Data provider Markit’s purchasing managers’ index (PMI) for European manufacturing, a key benchmark for the strength of the economy and demand for plastics in general, hit 54 in January, up from 52.7 a month earlier, marking its fastest expansion since May 2011.
With plastics demand driven by the packaging industry (39.4%) followed by the building and construction sector (20.5%) and then the automotive industry (8.3%), demand for plastics such as polyethylene, polypropylene and polyvinyl chloride (PVC) is expected to rise.
One polymer buyer said: “For us, [the stand-out market] is going to be food packaging. It is showing strong demand and is very consistent.”
The rebound was led by Europe’s biggest manufacturing nation Germany, whose PMI rose to a near three-year high of 56.5 in January from 54.3 in December.
But the rebound was also aided by an acceleration in the south of the region, particularly in Spain and Greece.
Both countries posted PMIs at fresh highs in January, with Spain’s PMI rising to 52.2, marking a three-and-a-half-year high, and Greece’s PMI rising to 51.2, marking a five-and-a-half-year high.
“The eurozone manufacturing recovery gained significant further momentum in January…However, perhaps the most important development in the report is the further revival of manufacturing in the region’s periphery,” said Chris Williamson, chief economist at Markit.
BRICK BY BRICK
In construction, which consumes 60% of PVC, the UK PMI rose to 64.6 last month from 62.1 in December, the sharpest expansion in construction activity in Europe’s second-biggest economy since August 2007.
“Demand for PVC in the UK is fairly reasonable, and I think we are probably doing better than some of our continental neighbors,” one UK-based PVC buyer said.
In Germany, the eurozone’s biggest economy, the same construction index fell to 52.5 in January from December’s four-month high of 53.7. However, the index remained above the 50 mark, which separates growth from contraction, for the ninth successive month.
The figures have injected bullishness into the market for PVC, which is used to produce pipes, window frames and doors.

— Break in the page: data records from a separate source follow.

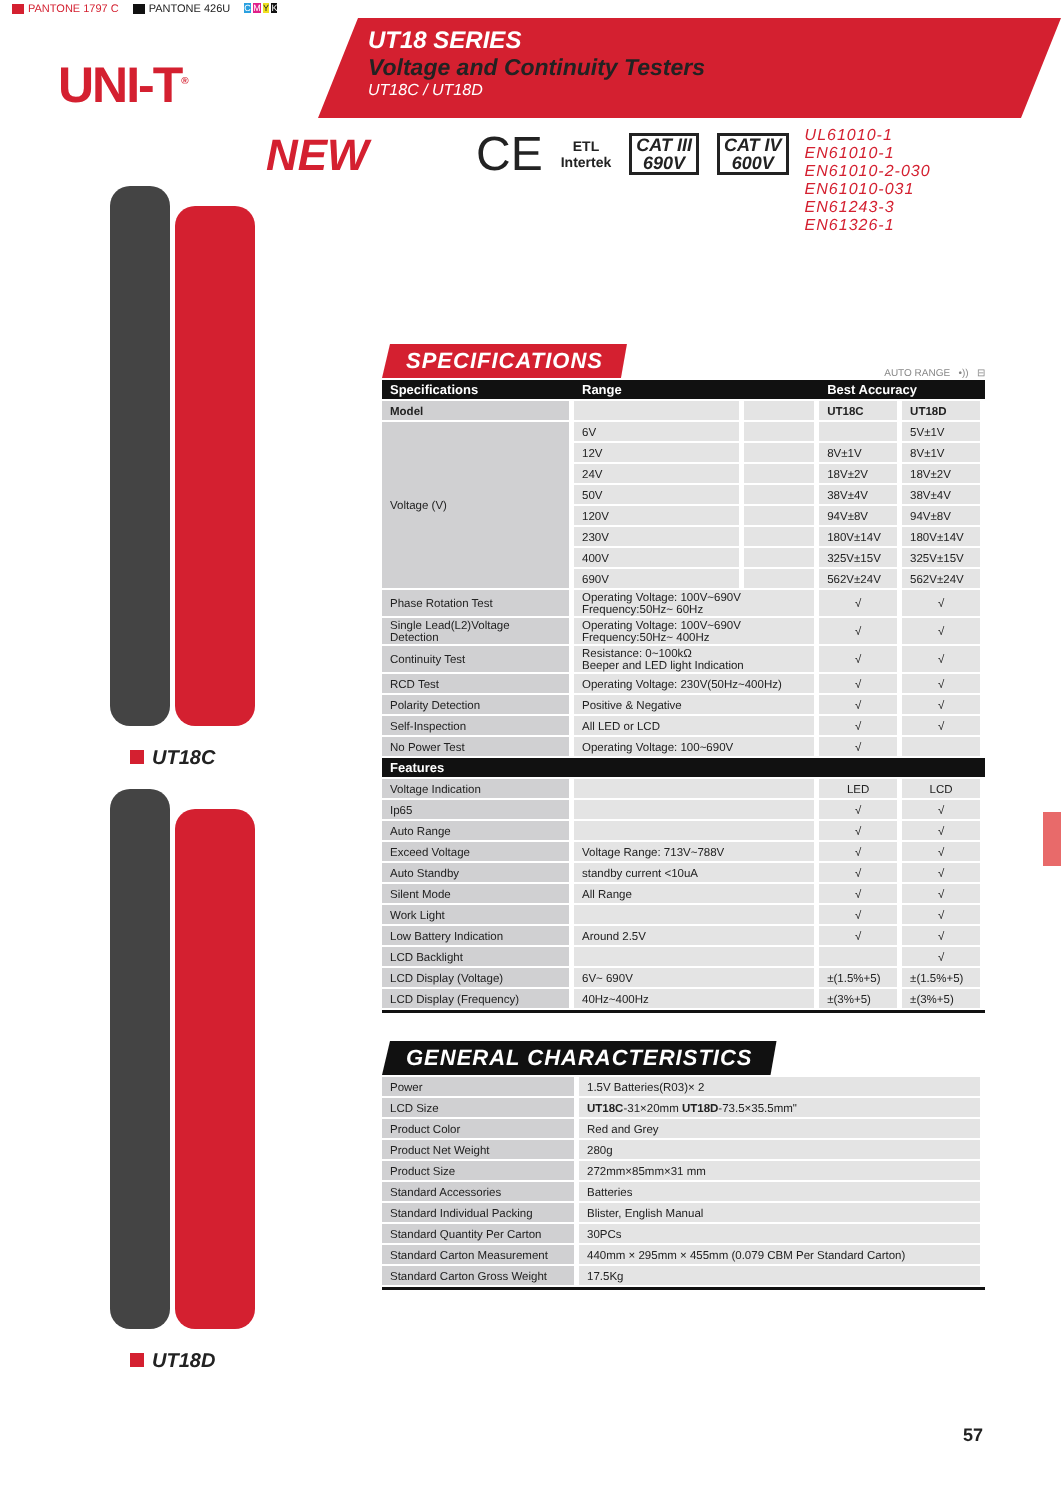PANTONE 1797 C PANTONE 426U C M Y K
UNI-T<sup>®</sup>
UT18 SERIES
Voltage and Continuity Testers
UT18C / UT18D
NEW
CE ETL
Intertek CAT III
690V CAT IV
600V
UL61010-1
EN61010-1
EN61010-2-030
EN61010-031
EN61243-3
EN61326-1
UT18C
UT18D
SPECIFICATIONS
AUTO RANGE •)) ⊟
| Specifications | Range | | Best Accuracy | |
| --- | --- | --- | --- | --- |
| Model | | | UT18C | UT18D |
| Voltage (V) | 6V | | | 5V±1V |
| | 12V | | 8V±1V | 8V±1V |
| | 24V | | 18V±2V | 18V±2V |
| | 50V | | 38V±4V | 38V±4V |
| | 120V | | 94V±8V | 94V±8V |
| | 230V | | 180V±14V | 180V±14V |
| | 400V | | 325V±15V | 325V±15V |
| | 690V | | 562V±24V | 562V±24V |
| Phase Rotation Test | Operating Voltage: 100V~690V Frequency:50Hz~ 60Hz | | √ | √ |
| Single Lead(L2)Voltage Detection | Operating Voltage: 100V~690V Frequency:50Hz~ 400Hz | | √ | √ |
| Continuity Test | Resistance: 0~100kΩ Beeper and LED light Indication | | √ | √ |
| RCD Test | Operating Voltage: 230V(50Hz~400Hz) | | √ | √ |
| Polarity Detection | Positive & Negative | | √ | √ |
| Self-Inspection | All LED or LCD | | √ | √ |
| No Power Test | Operating Voltage: 100~690V | | √ | |
| Features | | | | |
| Voltage Indication | | | LED | LCD |
| Ip65 | | | √ | √ |
| Auto Range | | | √ | √ |
| Exceed Voltage | Voltage Range: 713V~788V | | √ | √ |
| Auto Standby | standby current <10uA | | √ | √ |
| Silent Mode | All Range | | √ | √ |
| Work Light | | | √ | √ |
| Low Battery Indication | Around 2.5V | | √ | √ |
| LCD Backlight | | | | √ |
| LCD Display (Voltage) | 6V~ 690V | | ±(1.5%+5) | ±(1.5%+5) |
| LCD Display (Frequency) | 40Hz~400Hz | | ±(3%+5) | ±(3%+5) |
GENERAL CHARACTERISTICS
| Power | 1.5V Batteries(R03)× 2 |
| LCD Size | UT18C -31×20mm UT18D -73.5×35.5mm" |
| Product Color | Red and Grey |
| Product Net Weight | 280g |
| Product Size | 272mm×85mm×31 mm |
| Standard Accessories | Batteries |
| Standard Individual Packing | Blister, English Manual |
| Standard Quantity Per Carton | 30PCs |
| Standard Carton Measurement | 440mm × 295mm × 455mm (0.079 CBM Per Standard Carton) |
| Standard Carton Gross Weight | 17.5Kg |
57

“We said that January was much stronger than ever before. The UK is certainly the strongest construction market of all but we see a similar effect across Northwest Europe in Germany, Belgium, Scandinavia and the Netherlands,” a PVC producer said. “We see a revival in southern Europe including Italy and Spain. It’s not as good as in the past but it’s better than last year. We only see France being a little behind,” the producer said.
REVIVAL IN THE MUCH-TROUBLED SOUTH
According to car manufacturing figures, a similar pattern of rising plastic demand has emerged in both northern and southern Europe. In the automotive sector — the demand provider for polypropylene, butadiene, styrene and synthetic rubber — the number of western European automotive sales in January rose 5.1% to 900,791 units from 857,278 units a year earlier, according to data company LMC Automotive.
By country, Spanish car registrations rose 7.6% to 53,436 units from 46,673 units a year earlier, aided by government incentives, while in France car registrations rose by 0.5% year on year to 125,477 units, the data showed.
Italian car registrations also increased by 3.2% year on year to 117,802 units in January, according to new car registration data released by the Italian Transport and Infrastructure Ministry.
This compares with a 7.6% increase in UK car registrations to 154,562 units and a 7.2% increase in German car registrations to 206,000 units, according to LMC Automotive.
However, fears have started to emerge that growth in car sales in the UK and Spain may only be temporary, with the situation being supported by government subsidies and a wave of compensation payments worth GBP20 billion and paid out by banks to millions of their customers for mis-selling insurance.
“If the government in Spain removes [the incentives]…the sales will go back to being poor,” said a Bridgestone company source. Bridgestone is the world’s largest tire and rubber company.
Last month, the BBC linked the car sales figures to the insurance payouts after interviewing several car dealerships.